• [EXTRAIT DU TEXTE]:
Pour les zones à forte production agricole comme les greniers à riz de Madagascar, la demande en travail est très élevée pendant les périodes de pointe de repiquage du riz et de récolte (Randrianarison, 2003). Selon Andrianatoandro, (2013), le salariat agricole est plus facile d’accès, c’est un service de proximité, rémunéré tout de suite une fois le travail fini. Les emplois agricoles sont pour la plupart temporaires et, surtout, ils offrent des revenus très limités dans l’année, puisque très souvent ils sont saisonniers. Ils représentent un complément de revenu assez modeste pour de nombreux ménages ruraux, même s’ils s’avèrent indispensables pour les plus pauvres, qui souvent n’ont pas d’autre alternative (B. Losch et al. 2013).

Comme le mentionne Minten et al (2003) le fonctionnement du marché du travail agricole à Madagascar est mal connu. Or c’est une composante importante des économies rurales, notamment dans les zones de productions commerciales. La présente étude vise à contribuer à une meilleure connaissance du fonctionnement des ménages ruraux vis-à-vis du marché du travail et de l’entraide. Les actions de développement rural doivent prendre en compte ce marché du travail avec ses limites et contraintes dans son fonctionnement pour l’amélioration de la productivité agricole et pour la réduction de la pauvreté par la création d’emplois.

• [FICHES FOURNIES]:
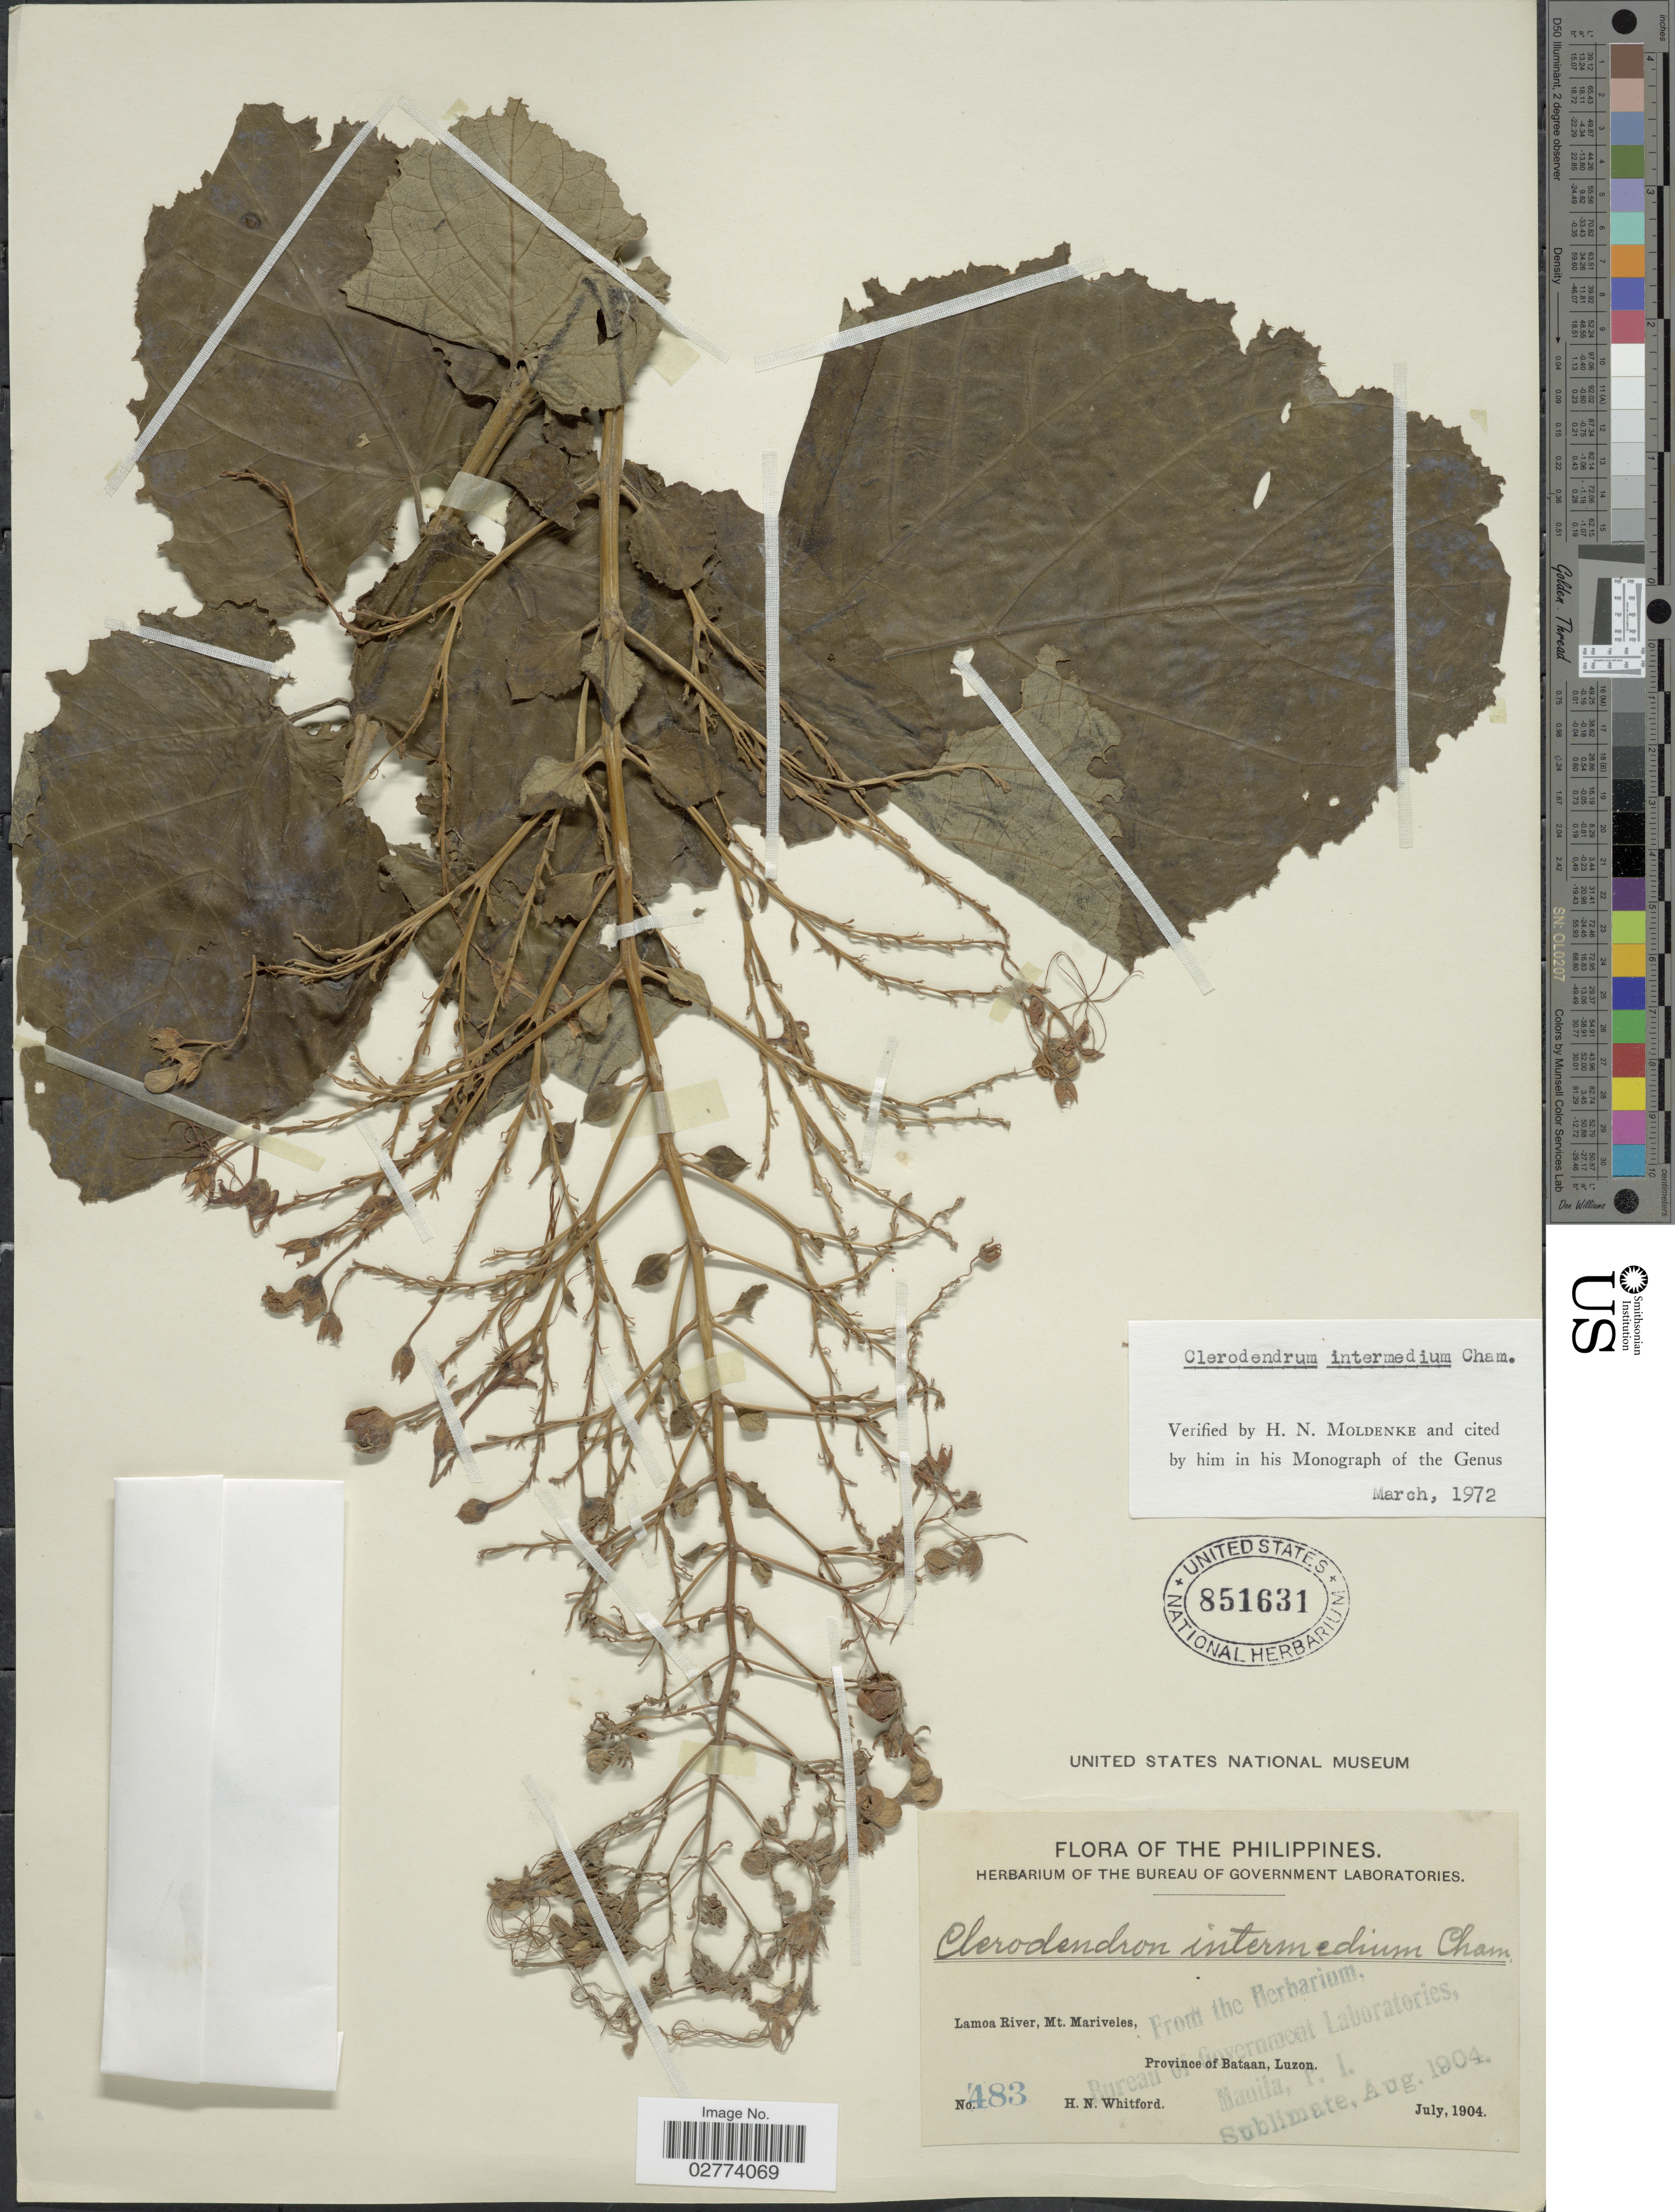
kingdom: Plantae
--
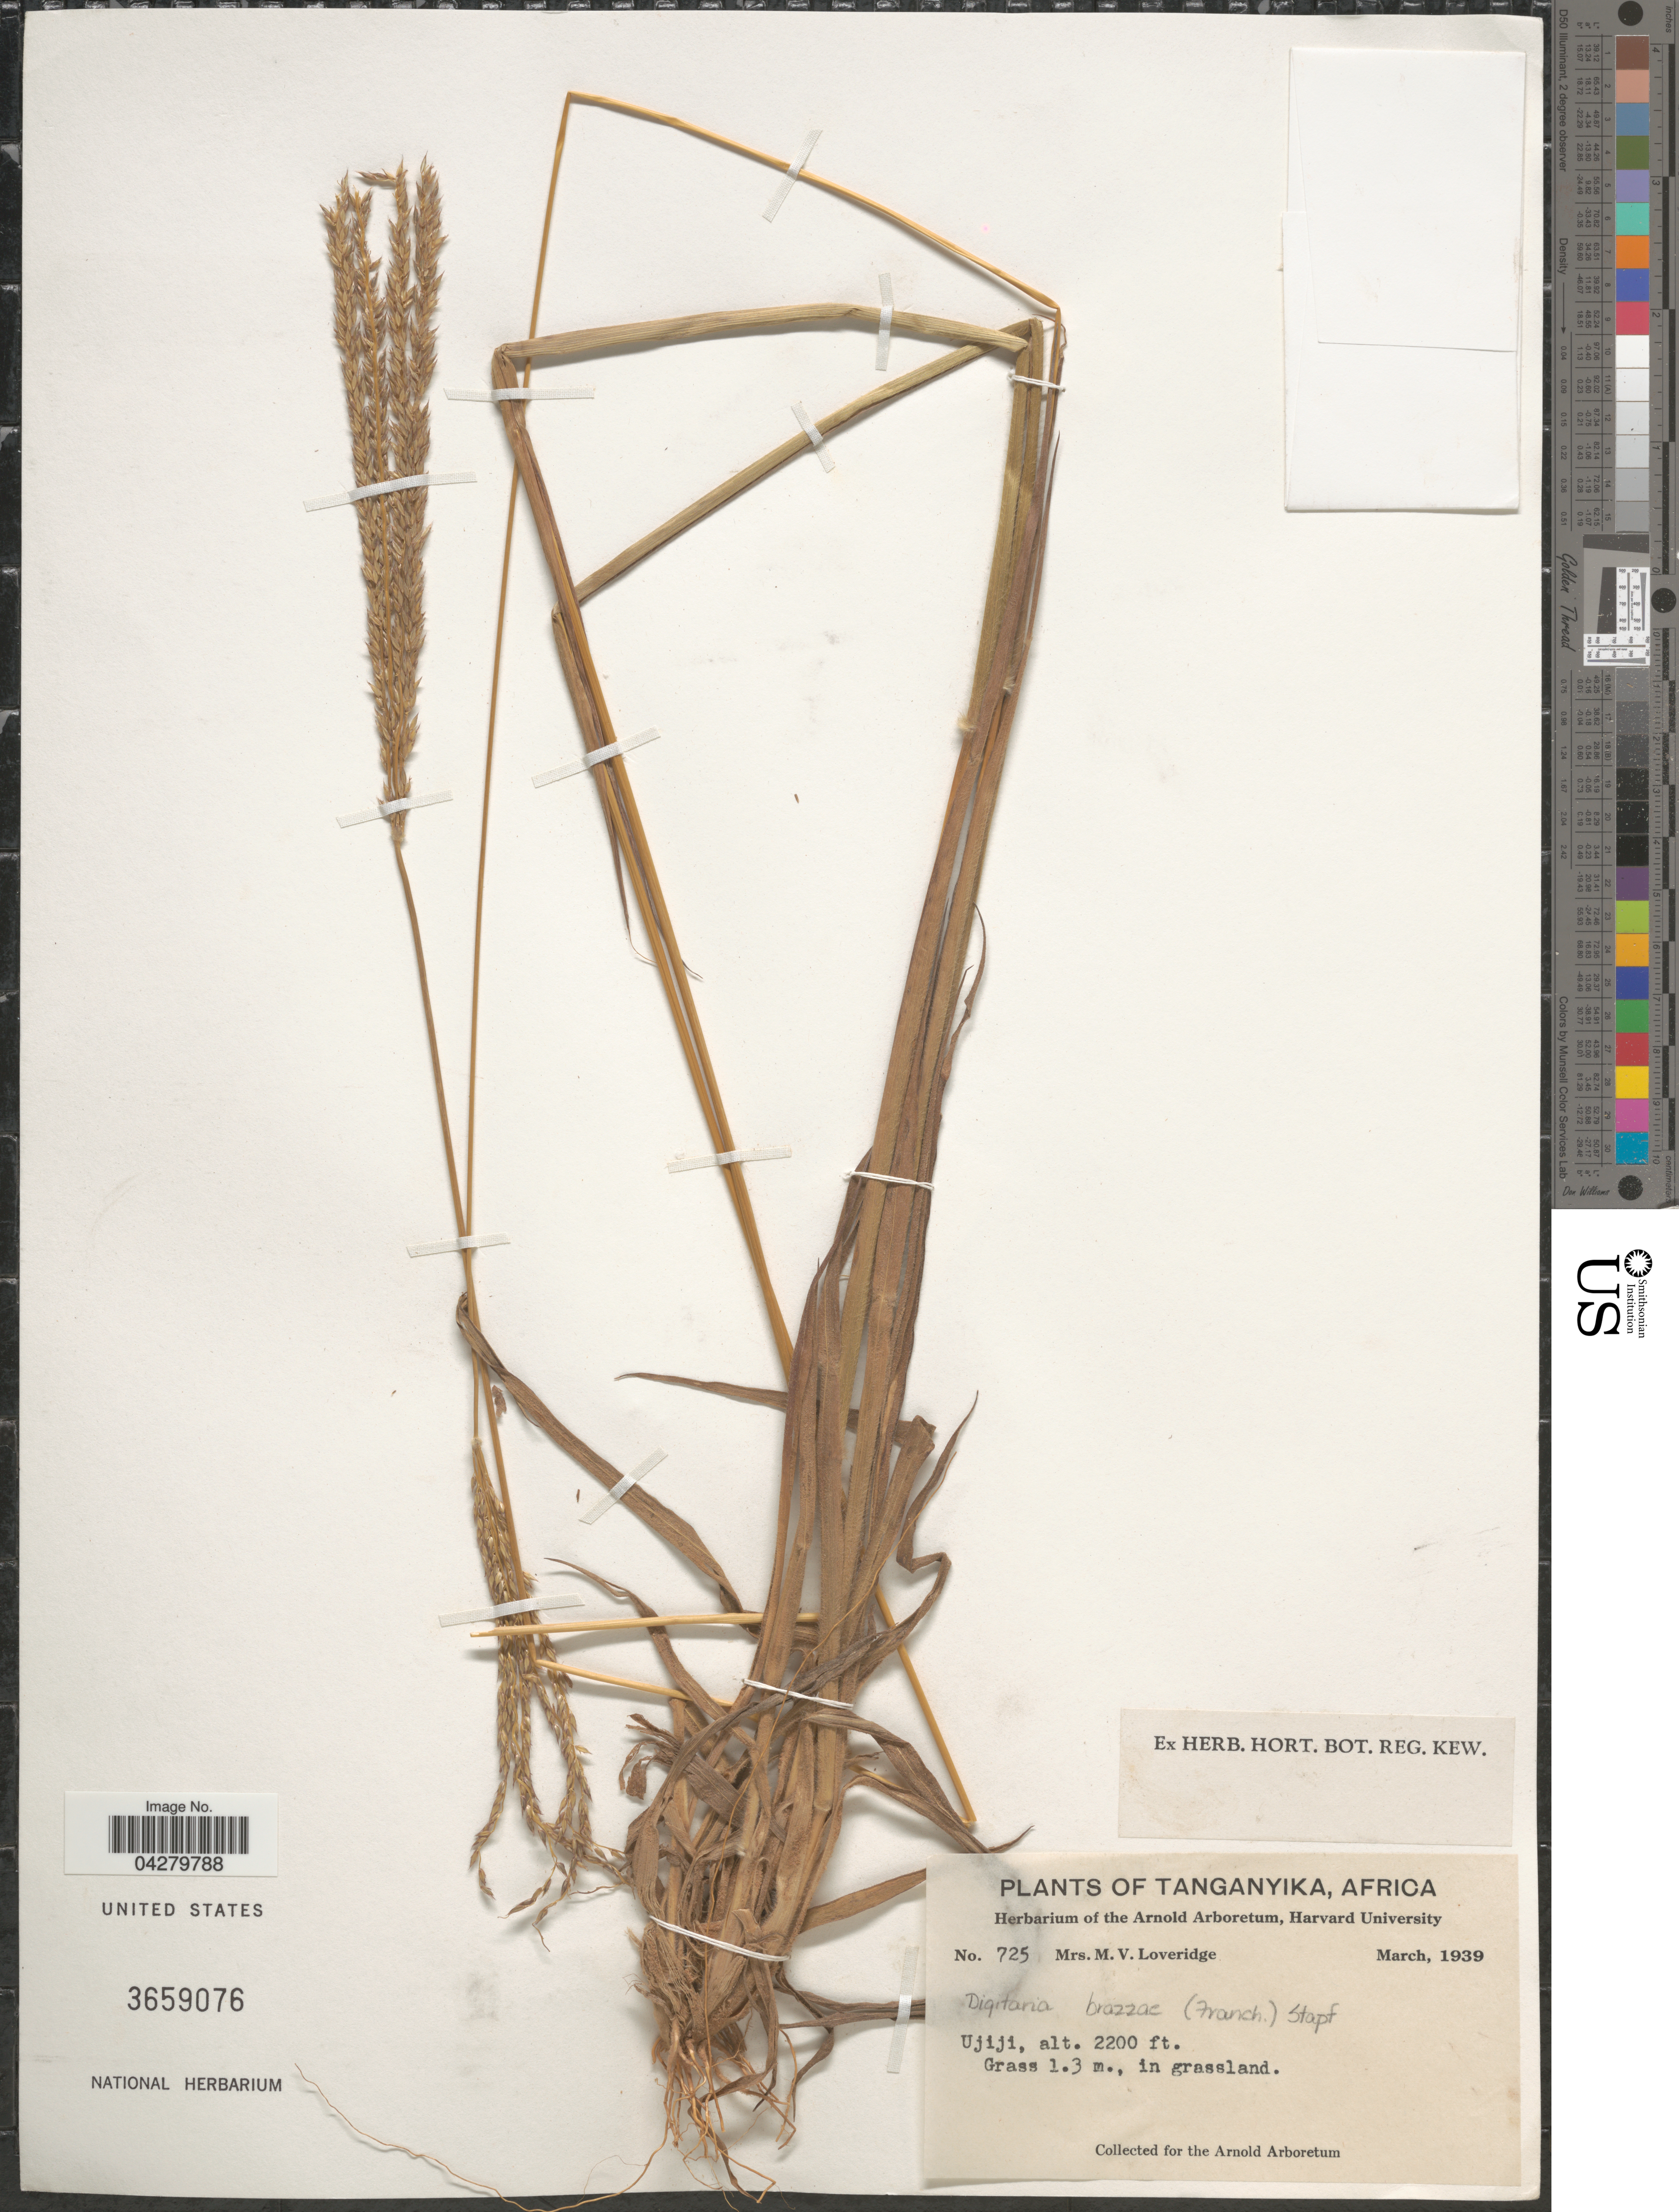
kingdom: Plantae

• [TÂCHES À RÉALISER]:
• a. Traduisez en anglais la phrase suivante de l'extrait sur le travail agricole à Madagascar : « Les emplois agricoles sont pour la plupart temporaires et, surtout, ils offrent des revenus très limités dans l’année, puisque très souvent ils sont saisonniers. »
• b. D'après l'extrait sur le travail agricole à Madagascar, à quelles périodes la demande en travail est-elle très élevée dans les greniers à riz ?

• [RÉPONSES CI-DESSOUS]:
• a. Agricultural jobs are mostly temporary and, above all, they provide very limited income over the year, since they are very often seasonal.

• b. Pendant les périodes de pointe de repiquage du riz et de récolte.